◆ Challenge ◆
Print the following listing verbatim, beginning at its first line and ending at the line that contains "v(-2476.2, 0) *", with both of those lines included.

◆ Dataset content ◆
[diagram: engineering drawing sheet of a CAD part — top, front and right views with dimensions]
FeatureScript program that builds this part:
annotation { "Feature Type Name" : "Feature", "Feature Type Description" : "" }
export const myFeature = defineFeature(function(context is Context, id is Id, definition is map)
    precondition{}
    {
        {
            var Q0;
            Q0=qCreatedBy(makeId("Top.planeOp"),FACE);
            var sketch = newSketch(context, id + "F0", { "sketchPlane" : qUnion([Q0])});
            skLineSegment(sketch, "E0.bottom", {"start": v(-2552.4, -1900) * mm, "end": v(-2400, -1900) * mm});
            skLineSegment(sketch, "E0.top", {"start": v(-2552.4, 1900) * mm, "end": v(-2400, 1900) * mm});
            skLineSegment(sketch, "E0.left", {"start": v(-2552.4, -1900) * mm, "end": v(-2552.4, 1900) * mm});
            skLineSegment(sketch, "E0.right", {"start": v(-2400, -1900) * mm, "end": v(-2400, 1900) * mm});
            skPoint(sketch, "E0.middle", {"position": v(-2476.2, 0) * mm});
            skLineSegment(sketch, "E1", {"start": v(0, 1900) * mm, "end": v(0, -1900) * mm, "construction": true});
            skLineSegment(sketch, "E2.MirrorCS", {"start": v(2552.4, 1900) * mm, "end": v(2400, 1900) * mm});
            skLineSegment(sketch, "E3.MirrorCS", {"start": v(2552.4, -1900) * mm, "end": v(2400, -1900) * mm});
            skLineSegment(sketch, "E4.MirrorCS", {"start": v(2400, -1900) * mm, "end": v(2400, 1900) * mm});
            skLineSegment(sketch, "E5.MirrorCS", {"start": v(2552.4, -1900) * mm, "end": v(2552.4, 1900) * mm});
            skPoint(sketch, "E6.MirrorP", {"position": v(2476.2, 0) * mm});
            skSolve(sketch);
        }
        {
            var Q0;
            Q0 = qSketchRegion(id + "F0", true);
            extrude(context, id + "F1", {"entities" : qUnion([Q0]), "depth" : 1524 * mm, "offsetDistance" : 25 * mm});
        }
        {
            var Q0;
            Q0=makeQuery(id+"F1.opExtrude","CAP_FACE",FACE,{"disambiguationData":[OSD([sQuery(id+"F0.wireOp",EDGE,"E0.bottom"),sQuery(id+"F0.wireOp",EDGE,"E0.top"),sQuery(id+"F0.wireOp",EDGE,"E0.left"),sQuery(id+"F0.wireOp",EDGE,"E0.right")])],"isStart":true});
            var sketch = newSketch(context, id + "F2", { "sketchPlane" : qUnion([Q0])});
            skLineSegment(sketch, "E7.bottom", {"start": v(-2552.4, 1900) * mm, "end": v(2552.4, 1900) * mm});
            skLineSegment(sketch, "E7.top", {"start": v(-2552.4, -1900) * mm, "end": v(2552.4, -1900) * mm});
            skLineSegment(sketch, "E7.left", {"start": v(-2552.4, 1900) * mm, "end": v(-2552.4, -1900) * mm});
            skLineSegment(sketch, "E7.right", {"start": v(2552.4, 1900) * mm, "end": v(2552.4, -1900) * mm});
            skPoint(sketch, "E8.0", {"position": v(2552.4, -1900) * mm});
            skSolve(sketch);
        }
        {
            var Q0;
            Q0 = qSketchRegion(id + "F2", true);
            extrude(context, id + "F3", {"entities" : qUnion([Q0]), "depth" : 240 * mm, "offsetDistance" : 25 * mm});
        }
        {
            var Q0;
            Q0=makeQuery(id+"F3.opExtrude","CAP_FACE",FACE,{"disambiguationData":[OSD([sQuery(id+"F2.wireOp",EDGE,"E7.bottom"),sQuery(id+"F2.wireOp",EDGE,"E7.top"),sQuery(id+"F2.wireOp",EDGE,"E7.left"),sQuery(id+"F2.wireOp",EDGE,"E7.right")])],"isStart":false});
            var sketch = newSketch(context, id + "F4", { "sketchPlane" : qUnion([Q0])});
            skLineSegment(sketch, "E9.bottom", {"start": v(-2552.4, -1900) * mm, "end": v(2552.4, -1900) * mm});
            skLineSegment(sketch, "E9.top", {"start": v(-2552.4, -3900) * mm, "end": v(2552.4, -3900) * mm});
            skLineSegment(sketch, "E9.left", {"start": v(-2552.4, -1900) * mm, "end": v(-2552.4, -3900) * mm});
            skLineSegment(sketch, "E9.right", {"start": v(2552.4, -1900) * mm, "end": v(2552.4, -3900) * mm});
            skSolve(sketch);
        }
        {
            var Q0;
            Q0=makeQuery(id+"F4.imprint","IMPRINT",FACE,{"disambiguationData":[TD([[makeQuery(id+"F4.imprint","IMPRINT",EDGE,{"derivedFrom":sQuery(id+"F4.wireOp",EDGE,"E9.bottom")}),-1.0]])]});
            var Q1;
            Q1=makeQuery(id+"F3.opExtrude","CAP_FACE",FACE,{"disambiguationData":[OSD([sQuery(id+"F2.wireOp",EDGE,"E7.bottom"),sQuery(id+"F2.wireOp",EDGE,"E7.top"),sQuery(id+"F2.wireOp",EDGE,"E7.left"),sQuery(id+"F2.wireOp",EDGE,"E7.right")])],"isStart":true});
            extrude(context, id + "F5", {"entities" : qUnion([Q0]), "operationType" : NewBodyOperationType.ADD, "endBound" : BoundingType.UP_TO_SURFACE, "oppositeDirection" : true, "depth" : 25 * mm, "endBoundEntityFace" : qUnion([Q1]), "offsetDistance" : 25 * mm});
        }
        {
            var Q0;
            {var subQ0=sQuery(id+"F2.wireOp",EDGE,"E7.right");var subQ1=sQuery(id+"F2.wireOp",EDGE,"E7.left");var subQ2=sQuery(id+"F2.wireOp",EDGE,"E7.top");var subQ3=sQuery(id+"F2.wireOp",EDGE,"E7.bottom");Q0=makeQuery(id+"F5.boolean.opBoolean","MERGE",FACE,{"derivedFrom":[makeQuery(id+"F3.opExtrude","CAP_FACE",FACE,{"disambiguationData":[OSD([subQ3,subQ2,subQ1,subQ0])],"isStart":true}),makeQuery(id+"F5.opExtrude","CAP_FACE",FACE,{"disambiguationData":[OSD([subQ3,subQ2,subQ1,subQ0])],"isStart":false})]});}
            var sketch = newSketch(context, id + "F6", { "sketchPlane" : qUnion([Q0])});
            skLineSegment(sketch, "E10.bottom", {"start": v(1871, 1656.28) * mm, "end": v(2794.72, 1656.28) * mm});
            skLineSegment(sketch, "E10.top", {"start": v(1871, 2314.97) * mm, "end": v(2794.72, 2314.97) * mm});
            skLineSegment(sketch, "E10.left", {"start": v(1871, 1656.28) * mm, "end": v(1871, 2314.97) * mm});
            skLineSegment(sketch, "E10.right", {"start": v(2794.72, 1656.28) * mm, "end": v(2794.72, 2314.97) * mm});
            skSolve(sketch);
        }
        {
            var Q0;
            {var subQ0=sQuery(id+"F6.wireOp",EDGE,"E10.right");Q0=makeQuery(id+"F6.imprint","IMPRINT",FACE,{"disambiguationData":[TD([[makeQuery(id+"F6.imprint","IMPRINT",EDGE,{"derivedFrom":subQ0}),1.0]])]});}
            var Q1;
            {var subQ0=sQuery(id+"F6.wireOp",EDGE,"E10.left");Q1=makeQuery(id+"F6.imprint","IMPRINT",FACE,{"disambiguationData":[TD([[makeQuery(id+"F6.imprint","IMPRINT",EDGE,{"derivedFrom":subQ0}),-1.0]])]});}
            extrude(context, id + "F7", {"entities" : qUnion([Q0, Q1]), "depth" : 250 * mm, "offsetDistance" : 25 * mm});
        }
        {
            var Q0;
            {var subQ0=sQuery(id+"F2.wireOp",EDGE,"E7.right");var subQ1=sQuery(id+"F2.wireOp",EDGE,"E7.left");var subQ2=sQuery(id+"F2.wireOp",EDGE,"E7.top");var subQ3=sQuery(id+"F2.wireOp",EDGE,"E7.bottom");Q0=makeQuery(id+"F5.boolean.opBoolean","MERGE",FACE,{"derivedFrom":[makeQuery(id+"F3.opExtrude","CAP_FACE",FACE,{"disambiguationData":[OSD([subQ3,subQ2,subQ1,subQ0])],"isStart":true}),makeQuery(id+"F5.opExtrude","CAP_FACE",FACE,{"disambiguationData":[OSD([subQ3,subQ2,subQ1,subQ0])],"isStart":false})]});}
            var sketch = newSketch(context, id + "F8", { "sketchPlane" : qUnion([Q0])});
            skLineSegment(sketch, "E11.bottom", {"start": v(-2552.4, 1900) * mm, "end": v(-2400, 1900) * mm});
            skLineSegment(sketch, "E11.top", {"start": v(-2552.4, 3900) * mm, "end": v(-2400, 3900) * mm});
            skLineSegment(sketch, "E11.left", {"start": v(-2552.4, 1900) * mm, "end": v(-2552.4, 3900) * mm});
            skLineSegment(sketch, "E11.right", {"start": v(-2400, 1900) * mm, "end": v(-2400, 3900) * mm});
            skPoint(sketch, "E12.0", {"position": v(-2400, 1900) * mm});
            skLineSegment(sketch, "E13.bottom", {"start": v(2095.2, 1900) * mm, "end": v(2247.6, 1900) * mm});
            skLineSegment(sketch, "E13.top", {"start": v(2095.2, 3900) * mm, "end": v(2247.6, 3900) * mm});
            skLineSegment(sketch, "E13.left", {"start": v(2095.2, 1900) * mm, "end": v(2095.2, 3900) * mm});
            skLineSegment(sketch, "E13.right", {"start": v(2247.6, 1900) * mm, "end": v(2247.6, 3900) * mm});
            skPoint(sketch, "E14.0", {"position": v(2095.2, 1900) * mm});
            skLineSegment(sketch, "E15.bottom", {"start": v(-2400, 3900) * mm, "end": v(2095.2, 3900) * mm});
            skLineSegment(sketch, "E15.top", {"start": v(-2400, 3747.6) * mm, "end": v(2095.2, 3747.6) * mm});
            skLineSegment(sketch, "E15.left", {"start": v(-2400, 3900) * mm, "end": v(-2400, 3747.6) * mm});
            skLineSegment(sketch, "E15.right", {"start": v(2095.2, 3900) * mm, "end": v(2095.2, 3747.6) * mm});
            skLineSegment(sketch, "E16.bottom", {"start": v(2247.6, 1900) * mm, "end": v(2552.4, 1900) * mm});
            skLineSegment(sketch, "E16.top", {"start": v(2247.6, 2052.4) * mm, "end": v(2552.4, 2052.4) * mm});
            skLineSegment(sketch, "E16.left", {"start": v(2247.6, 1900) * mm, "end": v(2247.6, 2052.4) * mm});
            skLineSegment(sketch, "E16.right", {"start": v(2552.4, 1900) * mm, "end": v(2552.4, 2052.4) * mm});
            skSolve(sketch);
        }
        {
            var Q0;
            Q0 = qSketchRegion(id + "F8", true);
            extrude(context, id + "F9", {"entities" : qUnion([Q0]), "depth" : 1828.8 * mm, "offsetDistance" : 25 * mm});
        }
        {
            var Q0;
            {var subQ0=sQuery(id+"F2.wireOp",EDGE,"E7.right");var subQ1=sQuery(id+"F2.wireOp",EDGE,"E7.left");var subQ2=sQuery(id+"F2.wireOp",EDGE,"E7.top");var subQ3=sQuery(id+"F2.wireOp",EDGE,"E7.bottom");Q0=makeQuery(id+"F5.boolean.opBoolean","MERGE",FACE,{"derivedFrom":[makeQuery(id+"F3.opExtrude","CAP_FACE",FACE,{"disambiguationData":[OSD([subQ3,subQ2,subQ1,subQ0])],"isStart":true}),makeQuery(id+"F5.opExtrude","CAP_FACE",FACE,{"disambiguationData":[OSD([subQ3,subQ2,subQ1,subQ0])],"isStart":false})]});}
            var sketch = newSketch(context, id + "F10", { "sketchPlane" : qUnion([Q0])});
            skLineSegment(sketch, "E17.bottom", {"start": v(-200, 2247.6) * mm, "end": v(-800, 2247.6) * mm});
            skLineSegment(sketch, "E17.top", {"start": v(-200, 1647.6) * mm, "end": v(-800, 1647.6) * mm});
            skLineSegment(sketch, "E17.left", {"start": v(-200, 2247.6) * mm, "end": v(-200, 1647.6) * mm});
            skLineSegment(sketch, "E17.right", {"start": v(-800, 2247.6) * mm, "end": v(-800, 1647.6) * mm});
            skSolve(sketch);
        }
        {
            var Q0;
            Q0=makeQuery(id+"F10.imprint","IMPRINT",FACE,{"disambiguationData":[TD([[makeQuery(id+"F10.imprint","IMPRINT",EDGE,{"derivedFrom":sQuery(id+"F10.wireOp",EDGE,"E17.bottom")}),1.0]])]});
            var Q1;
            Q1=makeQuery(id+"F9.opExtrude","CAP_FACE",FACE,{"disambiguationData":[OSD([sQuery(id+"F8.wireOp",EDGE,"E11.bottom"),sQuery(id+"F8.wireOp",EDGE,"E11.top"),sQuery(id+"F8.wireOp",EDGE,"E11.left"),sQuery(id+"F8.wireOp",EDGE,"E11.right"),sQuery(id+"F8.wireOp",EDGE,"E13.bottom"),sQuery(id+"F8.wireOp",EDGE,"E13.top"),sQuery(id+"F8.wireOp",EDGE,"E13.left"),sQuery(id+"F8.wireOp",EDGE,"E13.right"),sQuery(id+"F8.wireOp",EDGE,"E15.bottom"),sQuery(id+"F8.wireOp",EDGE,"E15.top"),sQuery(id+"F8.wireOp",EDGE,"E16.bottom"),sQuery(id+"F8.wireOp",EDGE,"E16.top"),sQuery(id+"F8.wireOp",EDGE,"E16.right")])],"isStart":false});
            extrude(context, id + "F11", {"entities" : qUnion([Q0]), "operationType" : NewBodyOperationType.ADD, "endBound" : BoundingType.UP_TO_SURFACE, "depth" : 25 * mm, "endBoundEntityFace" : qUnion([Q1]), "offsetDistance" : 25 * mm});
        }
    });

◆ Finished answer ◆
[diagram: engineering drawing sheet of a CAD part — top, front and right views with dimensions]
FeatureScript program that builds this part:
annotation { "Feature Type Name" : "Feature", "Feature Type Description" : "" }
export const myFeature = defineFeature(function(context is Context, id is Id, definition is map)
    precondition{}
    {
        {
            var Q0;
            Q0=qCreatedBy(makeId("Top.planeOp"),FACE);
            var sketch = newSketch(context, id + "F0", { "sketchPlane" : qUnion([Q0])});
            skLineSegment(sketch, "E0.bottom", {"start": v(-2552.4, -1900) * mm, "end": v(-2400, -1900) * mm});
            skLineSegment(sketch, "E0.top", {"start": v(-2552.4, 1900) * mm, "end": v(-2400, 1900) * mm});
            skLineSegment(sketch, "E0.left", {"start": v(-2552.4, -1900) * mm, "end": v(-2552.4, 1900) * mm});
            skLineSegment(sketch, "E0.right", {"start": v(-2400, -1900) * mm, "end": v(-2400, 1900) * mm});
            skPoint(sketch, "E0.middle", {"position": v(-2476.2, 0) * mm});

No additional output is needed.